PROBLEM TO WORK ON:
Scan the entries below for the word "Courtyard" and copy every line where it turns up.

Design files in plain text
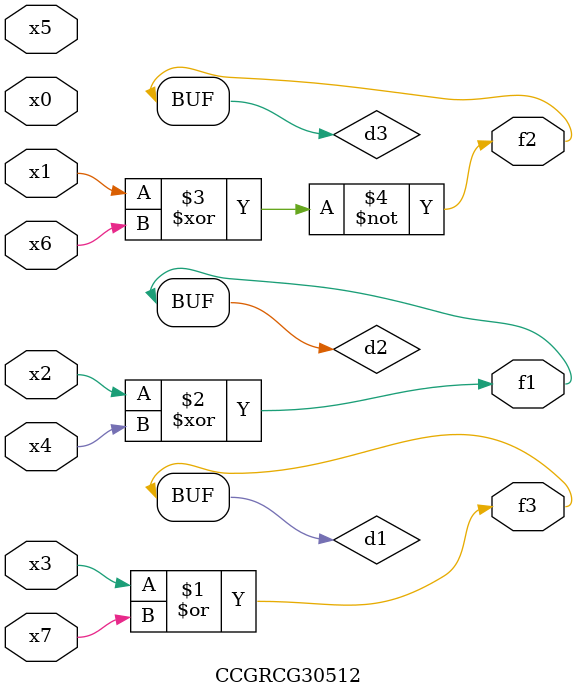
<source format=v>
module CCGRCG30512(
	input x0, x1, x2, x3, x4, x5, x6, x7,
	output f1, f2, f3
);

	wire d1, d2, d3;

	or (d1, x3, x7);
	xor (d2, x2, x4);
	xnor (d3, x1, x6);
	assign f1 = d2;
	assign f2 = d3;
	assign f3 = d1;
endmodule

</source>
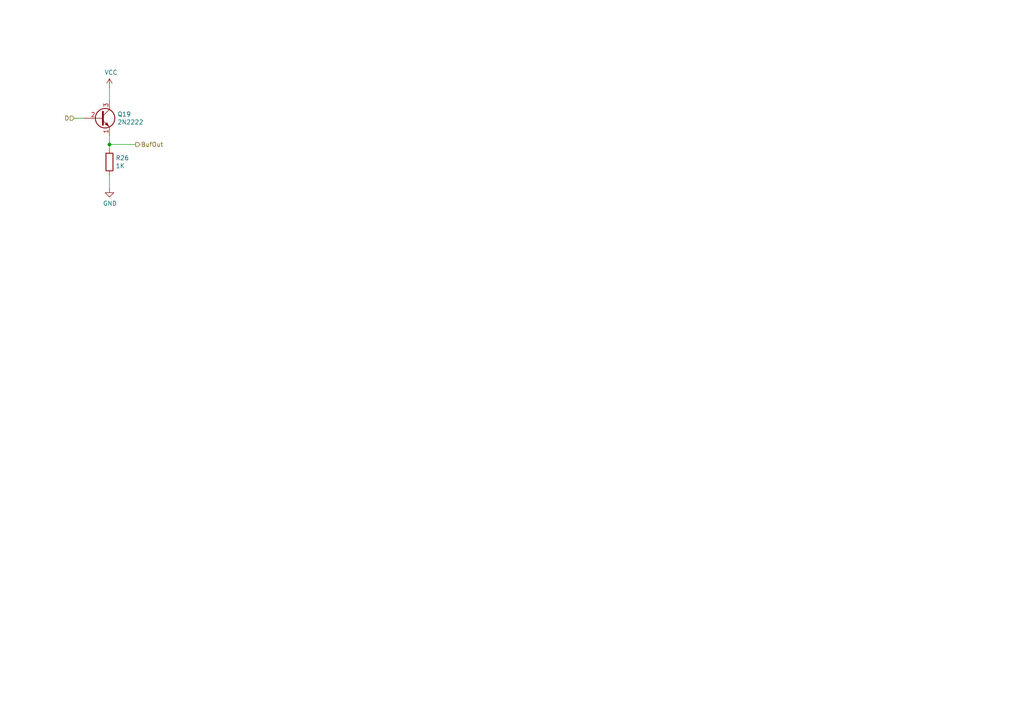
<source format=kicad_sch>
(kicad_sch (version 20230121) (generator eeschema)

  (uuid cbcfd866-7fe8-45d0-884d-ea37fb68e6f2)

  (paper "A4")

  

  (junction (at 31.75 41.91) (diameter 0) (color 0 0 0 0)
    (uuid 358cb2fe-3fca-4c8c-89da-7ea7e648da1f)
  )

  (wire (pts (xy 31.75 54.61) (xy 31.75 50.8))
    (stroke (width 0) (type default))
    (uuid 32139ed2-cb67-466c-8bef-1432be70c9f6)
  )
  (wire (pts (xy 31.75 43.18) (xy 31.75 41.91))
    (stroke (width 0) (type default))
    (uuid 68462df2-81f1-4a11-9f75-c5507448c02c)
  )
  (wire (pts (xy 31.75 41.91) (xy 31.75 39.37))
    (stroke (width 0) (type default))
    (uuid 7dece0ed-9cdb-4014-aa73-af9b384cefe4)
  )
  (wire (pts (xy 39.37 41.91) (xy 31.75 41.91))
    (stroke (width 0) (type default))
    (uuid 8deb1fb0-da63-438c-ab44-c4a43c731c6a)
  )
  (wire (pts (xy 31.75 29.21) (xy 31.75 25.4))
    (stroke (width 0) (type default))
    (uuid b0d8ac92-f8fe-4203-b376-e970d4e8e3bb)
  )
  (wire (pts (xy 21.59 34.29) (xy 24.13 34.29))
    (stroke (width 0) (type default))
    (uuid ef0453b8-95a0-4fa8-97fe-1aac8485a1ab)
  )

  (hierarchical_label "D" (shape input) (at 21.59 34.29 180) (fields_autoplaced)
    (effects (font (size 1.27 1.27)) (justify right))
    (uuid 39c6bbf0-9c03-458a-961f-4651863c57c6)
  )
  (hierarchical_label "BufOut" (shape output) (at 39.37 41.91 0) (fields_autoplaced)
    (effects (font (size 1.27 1.27)) (justify left))
    (uuid 77722803-a4e8-4359-81ef-bd353c570231)
  )

  (symbol (lib_id "Device:R") (at 31.75 46.99 180) (unit 1)
    (in_bom yes) (on_board yes) (dnp no)
    (uuid 00000000-0000-0000-0000-00005e252866)
    (property "Reference" "R26" (at 33.528 45.8216 0)
      (effects (font (size 1.27 1.27)) (justify right))
    )
    (property "Value" "1K" (at 33.528 48.133 0)
      (effects (font (size 1.27 1.27)) (justify right))
    )
    (property "Footprint" "Resistor_THT:R_Axial_DIN0309_L9.0mm_D3.2mm_P12.70mm_Horizontal" (at 33.528 46.99 90)
      (effects (font (size 1.27 1.27)) hide)
    )
    (property "Datasheet" "~" (at 31.75 46.99 0)
      (effects (font (size 1.27 1.27)) hide)
    )
    (pin "1" (uuid f4448a24-4fa3-4661-945d-928362234e1f))
    (pin "2" (uuid 5611c5e0-40fa-4f89-8f3b-1a000d4d6225))
    (instances
      (project "Transistor 4-Bit Register"
        (path "/7cfe4aeb-5259-4076-806d-c2eab1f868c7/00000000-0000-0000-0000-00005e2520a7"
          (reference "R26") (unit 1)
        )
      )
    )
  )

  (symbol (lib_id "power:VCC") (at 31.75 25.4 0) (unit 1)
    (in_bom yes) (on_board yes) (dnp no)
    (uuid 00000000-0000-0000-0000-00005e252867)
    (property "Reference" "#PWR038" (at 31.75 29.21 0)
      (effects (font (size 1.27 1.27)) hide)
    )
    (property "Value" "VCC" (at 32.1818 21.0058 0)
      (effects (font (size 1.27 1.27)))
    )
    (property "Footprint" "" (at 31.75 25.4 0)
      (effects (font (size 1.27 1.27)) hide)
    )
    (property "Datasheet" "" (at 31.75 25.4 0)
      (effects (font (size 1.27 1.27)) hide)
    )
    (pin "1" (uuid 66495bb2-2556-4f75-8e08-bb4cc5847ba3))
    (instances
      (project "Transistor 4-Bit Register"
        (path "/7cfe4aeb-5259-4076-806d-c2eab1f868c7/00000000-0000-0000-0000-00005e2520a7"
          (reference "#PWR038") (unit 1)
        )
      )
    )
  )

  (symbol (lib_id "2n2222:2N2222") (at 29.21 34.29 0) (unit 1)
    (in_bom yes) (on_board yes) (dnp no)
    (uuid 00000000-0000-0000-0000-00005e252869)
    (property "Reference" "Q19" (at 34.036 33.1216 0)
      (effects (font (size 1.27 1.27)) (justify left))
    )
    (property "Value" "2N2222" (at 34.036 35.433 0)
      (effects (font (size 1.27 1.27)) (justify left))
    )
    (property "Footprint" "Package_TO_SOT_THT:TO-92_Inline" (at 34.29 36.195 0)
      (effects (font (size 1.27 1.27) italic) (justify left) hide)
    )
    (property "Datasheet" "https://www.fairchildsemi.com/datasheets/2N/2N3904.pdf" (at 29.21 34.29 0)
      (effects (font (size 1.27 1.27)) (justify left) hide)
    )
    (pin "1" (uuid 00fd9c03-9966-44c1-a00d-91fa49d4704f))
    (pin "3" (uuid 42dda3e4-0cdb-423b-bd92-9e0fd195cdac))
    (pin "2" (uuid 12bcca46-1240-40e9-882d-997a4b617d82))
    (instances
      (project "Transistor 4-Bit Register"
        (path "/7cfe4aeb-5259-4076-806d-c2eab1f868c7/00000000-0000-0000-0000-00005e2520a7"
          (reference "Q19") (unit 1)
        )
      )
    )
  )

  (symbol (lib_id "power:GND") (at 31.75 54.61 0) (unit 1)
    (in_bom yes) (on_board yes) (dnp no)
    (uuid 00000000-0000-0000-0000-00005e30fa18)
    (property "Reference" "#PWR039" (at 31.75 60.96 0)
      (effects (font (size 1.27 1.27)) hide)
    )
    (property "Value" "GND" (at 31.877 59.0042 0)
      (effects (font (size 1.27 1.27)))
    )
    (property "Footprint" "" (at 31.75 54.61 0)
      (effects (font (size 1.27 1.27)) hide)
    )
    (property "Datasheet" "" (at 31.75 54.61 0)
      (effects (font (size 1.27 1.27)) hide)
    )
    (pin "1" (uuid 88fe9e0f-5854-4a12-a4ce-89af99e2ed2b))
    (instances
      (project "Transistor 4-Bit Register"
        (path "/7cfe4aeb-5259-4076-806d-c2eab1f868c7/00000000-0000-0000-0000-00005e2520a7"
          (reference "#PWR039") (unit 1)
        )
      )
    )
  )
)

</source>
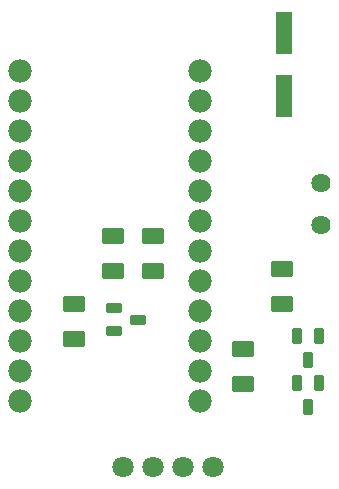
<source format=gts>
G04 Layer: TopSolderMaskLayer*
G04 EasyEDA Pro v2.2.45.4, 2025-12-29 16:20:18*
G04 Gerber Generator version 0.3*
G04 Scale: 100 percent, Rotated: No, Reflected: No*
G04 Dimensions in millimeters*
G04 Leading zeros omitted, absolute positions, 4 integers and 5 decimals*
G04 Generated by one-click*
%FSLAX45Y45*%
%MOMM*%
%AMRoundRect*1,1,$1,$2,$3*1,1,$1,$4,$5*1,1,$1,0-$2,0-$3*1,1,$1,0-$4,0-$5*20,1,$1,$2,$3,$4,$5,0*20,1,$1,$4,$5,0-$2,0-$3,0*20,1,$1,0-$2,0-$3,0-$4,0-$5,0*20,1,$1,0-$4,0-$5,$2,$3,0*4,1,4,$2,$3,$4,$5,0-$2,0-$3,0-$4,0-$5,$2,$3,0*%
%ADD10C,1.6256*%
%ADD11RoundRect,0.09424X-0.60368X-1.75367X-0.60368X1.75367*%
%ADD12C,1.8016*%
%ADD13RoundRect,0.09017X-0.35571X-0.63072X-0.35571X0.63072*%
%ADD14RoundRect,0.09017X-0.63072X0.35571X0.63072X0.35571*%
%ADD15RoundRect,0.09428X-0.85416X-0.60742X-0.85416X0.60742*%
%ADD16C,1.9860*%
%ADD17C,1.9812*%
G75*


G04 Pad Start*
G54D10*
G01X-228600Y-1689100D03*
G01X-228600Y-2044700D03*
G54D11*
G01X-546100Y-418795D03*
G01X-546100Y-952805D03*
G54D12*
G01X-1905000Y-4089400D03*
G01X-1651000Y-4089400D03*
G01X-1397000Y-4089400D03*
G01X-1143000Y-4089400D03*
G54D13*
G01X-247904Y-2986100D03*
G01X-437896Y-2986100D03*
G01X-342900Y-3186100D03*
G01X-247904Y-3379800D03*
G01X-437896Y-3379800D03*
G01X-342900Y-3579800D03*
G54D14*
G01X-1979600Y-2749804D03*
G01X-1979600Y-2939796D03*
G01X-1779600Y-2844800D03*
G54D15*
G01X-558800Y-2417521D03*
G01X-558800Y-2713279D03*
G01X-889000Y-3386379D03*
G01X-889000Y-3090621D03*
G01X-1993900Y-2138121D03*
G01X-1993900Y-2433879D03*
G01X-2324100Y-3005379D03*
G01X-2324100Y-2709621D03*
G01X-1651000Y-2433879D03*
G01X-1651000Y-2138121D03*
G54D17*
G01X-2781300Y-736600D03*
G01X-2781300Y-990600D03*
G01X-2781300Y-1244600D03*
G01X-2781300Y-1498600D03*
G01X-2781300Y-1752600D03*
G01X-2781300Y-2006600D03*
G01X-2781300Y-2260600D03*
G01X-2781300Y-2514600D03*
G01X-2781300Y-2768600D03*
G01X-2781300Y-3022600D03*
G01X-2781300Y-3276600D03*
G01X-2781300Y-3530600D03*
G01X-1257300Y-3530600D03*
G01X-1257300Y-3276600D03*
G01X-1257300Y-3022600D03*
G01X-1257300Y-2768600D03*
G01X-1257300Y-2514600D03*
G01X-1257300Y-2260600D03*
G01X-1257300Y-2006600D03*
G01X-1257300Y-1752600D03*
G01X-1257300Y-1498600D03*
G01X-1257300Y-1244600D03*
G01X-1257300Y-990600D03*
G01X-1257300Y-736600D03*
G04 Pad End*

M02*


</source>
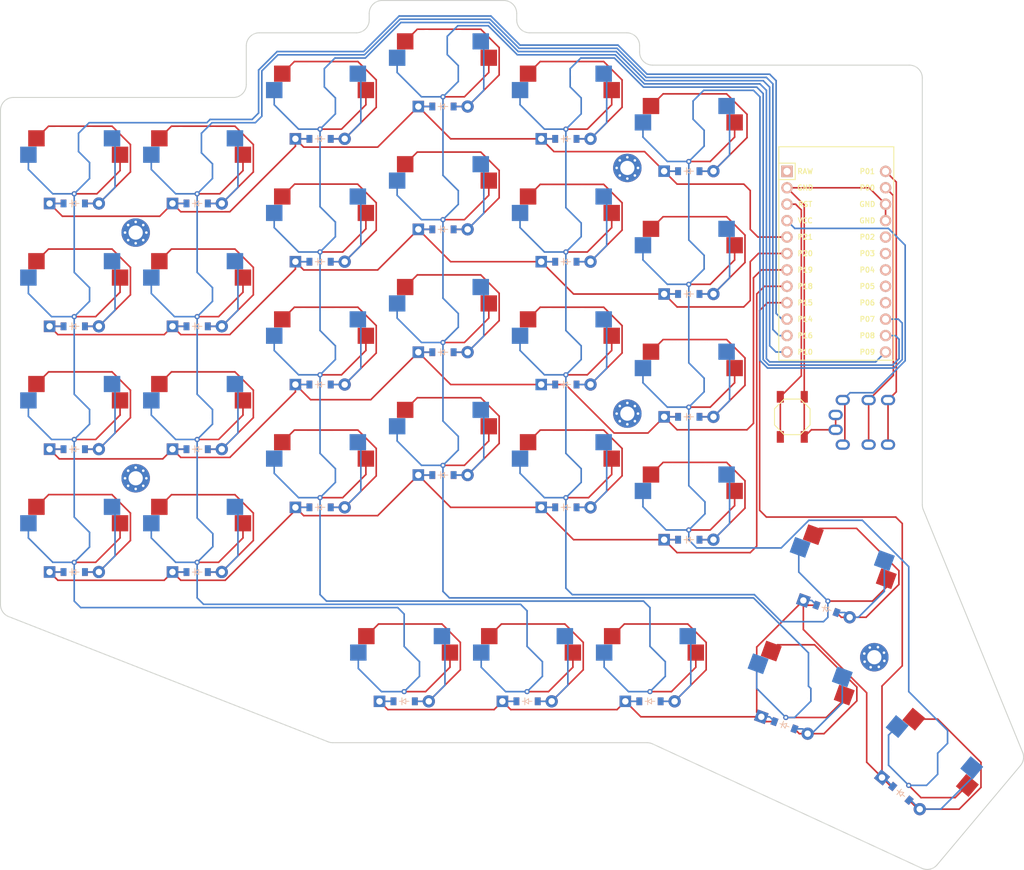
<source format=kicad_pcb>
(kicad_pcb
	(version 20241229)
	(generator "pcbnew")
	(generator_version "9.0")
	(general
		(thickness 1.6)
		(legacy_teardrops no)
	)
	(paper "A3")
	(title_block
		(title "pcb")
		(rev "v1.0.0")
		(company "Unknown")
	)
	(layers
		(0 "F.Cu" signal)
		(2 "B.Cu" signal)
		(9 "F.Adhes" user "F.Adhesive")
		(11 "B.Adhes" user "B.Adhesive")
		(13 "F.Paste" user)
		(15 "B.Paste" user)
		(5 "F.SilkS" user "F.Silkscreen")
		(7 "B.SilkS" user "B.Silkscreen")
		(1 "F.Mask" user)
		(3 "B.Mask" user)
		(17 "Dwgs.User" user "User.Drawings")
		(19 "Cmts.User" user "User.Comments")
		(21 "Eco1.User" user "User.Eco1")
		(23 "Eco2.User" user "User.Eco2")
		(25 "Edge.Cuts" user)
		(27 "Margin" user)
		(31 "F.CrtYd" user "F.Courtyard")
		(29 "B.CrtYd" user "B.Courtyard")
		(35 "F.Fab" user)
		(33 "B.Fab" user)
	)
	(setup
		(pad_to_mask_clearance 0.05)
		(allow_soldermask_bridges_in_footprints no)
		(tenting front back)
		(pcbplotparams
			(layerselection 0x00000000_00000000_55555555_5755f5ff)
			(plot_on_all_layers_selection 0x00000000_00000000_00000000_00000000)
			(disableapertmacros no)
			(usegerberextensions no)
			(usegerberattributes yes)
			(usegerberadvancedattributes yes)
			(creategerberjobfile yes)
			(dashed_line_dash_ratio 12.000000)
			(dashed_line_gap_ratio 3.000000)
			(svgprecision 4)
			(plotframeref no)
			(mode 1)
			(useauxorigin no)
			(hpglpennumber 1)
			(hpglpenspeed 20)
			(hpglpendiameter 15.000000)
			(pdf_front_fp_property_popups yes)
			(pdf_back_fp_property_popups yes)
			(pdf_metadata yes)
			(pdf_single_document no)
			(dxfpolygonmode yes)
			(dxfimperialunits yes)
			(dxfusepcbnewfont yes)
			(psnegative no)
			(psa4output no)
			(plot_black_and_white yes)
			(sketchpadsonfab no)
			(plotpadnumbers no)
			(hidednponfab no)
			(sketchdnponfab yes)
			(crossoutdnponfab yes)
			(subtractmaskfromsilk no)
			(outputformat 1)
			(mirror no)
			(drillshape 1)
			(scaleselection 1)
			(outputdirectory "")
		)
	)
	(net 0 "")
	(net 1 "P14")
	(net 2 "outer_bottom")
	(net 3 "outer_home")
	(net 4 "outer_top")
	(net 5 "outer_num")
	(net 6 "P16")
	(net 7 "pinky_bottom")
	(net 8 "pinky_home")
	(net 9 "pinky_top")
	(net 10 "pinky_num")
	(net 11 "P10")
	(net 12 "ring_bottom")
	(net 13 "ring_home")
	(net 14 "ring_top")
	(net 15 "ring_num")
	(net 16 "P9")
	(net 17 "middle_bottom")
	(net 18 "middle_home")
	(net 19 "middle_top")
	(net 20 "middle_num")
	(net 21 "P8")
	(net 22 "index_bottom")
	(net 23 "index_home")
	(net 24 "index_top")
	(net 25 "index_num")
	(net 26 "P7")
	(net 27 "inner_bottom")
	(net 28 "inner_home")
	(net 29 "inner_top")
	(net 30 "inner_num")
	(net 31 "thumb0_thumb")
	(net 32 "thumb1_thumb")
	(net 33 "thumb2_thumb")
	(net 34 "thumb3_thumb")
	(net 35 "thumb4_thumb")
	(net 36 "thumb5_thumb")
	(net 37 "P18")
	(net 38 "P19")
	(net 39 "P20")
	(net 40 "P21")
	(net 41 "P15")
	(net 42 "RAW")
	(net 43 "GND")
	(net 44 "RST")
	(net 45 "VCC")
	(net 46 "P1")
	(net 47 "P0")
	(net 48 "P2")
	(net 49 "P3")
	(net 50 "P4")
	(net 51 "P5")
	(net 52 "P6")
	(footprint "E73:SW_TACT_ALPS_SKQGABE010" (layer "F.Cu") (at 261 131 -90))
	(footprint "MX" (layer "F.Cu") (at 226 83))
	(footprint "MX" (layer "F.Cu") (at 281 185.4 -40))
	(footprint "ComboDiode" (layer "F.Cu") (at 150 98))
	(footprint "MX" (layer "F.Cu") (at 169 150))
	(footprint "ComboDiode" (layer "F.Cu") (at 220 175))
	(footprint "ComboDiode" (layer "F.Cu") (at 277.786062 189.230222 -40))
	(footprint "TRRS-PJ-320A-dual" (layer "F.Cu") (at 279 133 -90))
	(footprint "ComboDiode" (layer "F.Cu") (at 169 98))
	(footprint "MX" (layer "F.Cu") (at 207 116))
	(footprint "MX" (layer "F.Cu") (at 201 170))
	(footprint "MX" (layer "F.Cu") (at 245 145))
	(footprint "MX" (layer "F.Cu") (at 169 93))
	(footprint "ComboDiode" (layer "F.Cu") (at 169 155))
	(footprint "ComboDiode" (layer "F.Cu") (at 169 136))
	(footprint "ComboDiode" (layer "F.Cu") (at 207 83))
	(footprint "MX" (layer "F.Cu") (at 245 107))
	(footprint "MX" (layer "F.Cu") (at 169 131))
	(footprint "ComboDiode" (layer "F.Cu") (at 226 126))
	(footprint "ProMicro" (layer "F.Cu") (at 267.8 107 -90))
	(footprint "ComboDiode" (layer "F.Cu") (at 207 121))
	(footprint "ComboDiode" (layer "F.Cu") (at 226 145))
	(footprint "ComboDiode" (layer "F.Cu") (at 226 88))
	(footprint "MX" (layer "F.Cu") (at 220 170))
	(footprint "ComboDiode" (layer "F.Cu") (at 150 136))
	(footprint "MX" (layer "F.Cu") (at 239 170))
	(footprint "MX" (layer "F.Cu") (at 226 102))
	(footprint "MX" (layer "F.Cu") (at 150 150))
	(footprint "ComboDiode" (layer "F.Cu") (at 169 117))
	(footprint "MX" (layer "F.Cu") (at 150 93))
	(footprint "MX" (layer "F.Cu") (at 188 83))
	(footprint "ComboDiode" (layer "F.Cu") (at 188 145))
	(footprint "MountingHole_2.2mm_M2_Pad_Via" (layer "F.Cu") (at 235.5 92.5))
	(footprint "ComboDiode" (layer "F.Cu") (at 201 175))
	(footprint "ComboDiode" (layer "F.Cu") (at 239 175))
	(footprint "MountingHole_2.2mm_M2_Pad_Via" (layer "F.Cu") (at 235.5 130.5))
	(footprint "ComboDiode" (layer "F.Cu") (at 188 107))
	(footprint "MountingHole_2.2mm_M2_Pad_Via" (layer "F.Cu") (at 159.5 140.5))
	(footprint "MX" (layer "F.Cu") (at 188 140))
	(footprint "MX" (layer "F.Cu") (at 261.5 174 -20))
	(footprint "ComboDiode" (layer "F.Cu") (at 245 112))
	(footprint "MX" (layer "F.Cu") (at 207 97))
	(footprint "MX"
		(layer "F.Cu")
		(uuid "a3dd9044-31b5-4006-b2b0-2cee5b1334c5")
		(at 207 78)
		(property "Reference" "S16"
			(at 0 0 0)
			(layer "F.SilkS")
			(hide yes)
			(uuid "07d06f9f-3211-4918-a3c6-496df12db87f")
			(effects
				(font
					(
... [266446 chars truncated]
</source>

EXERCISE OUTPUT:
		(31 "F.CrtYd" user "F.Courtyard")
		(29 "B.CrtYd" user "B.Courtyard")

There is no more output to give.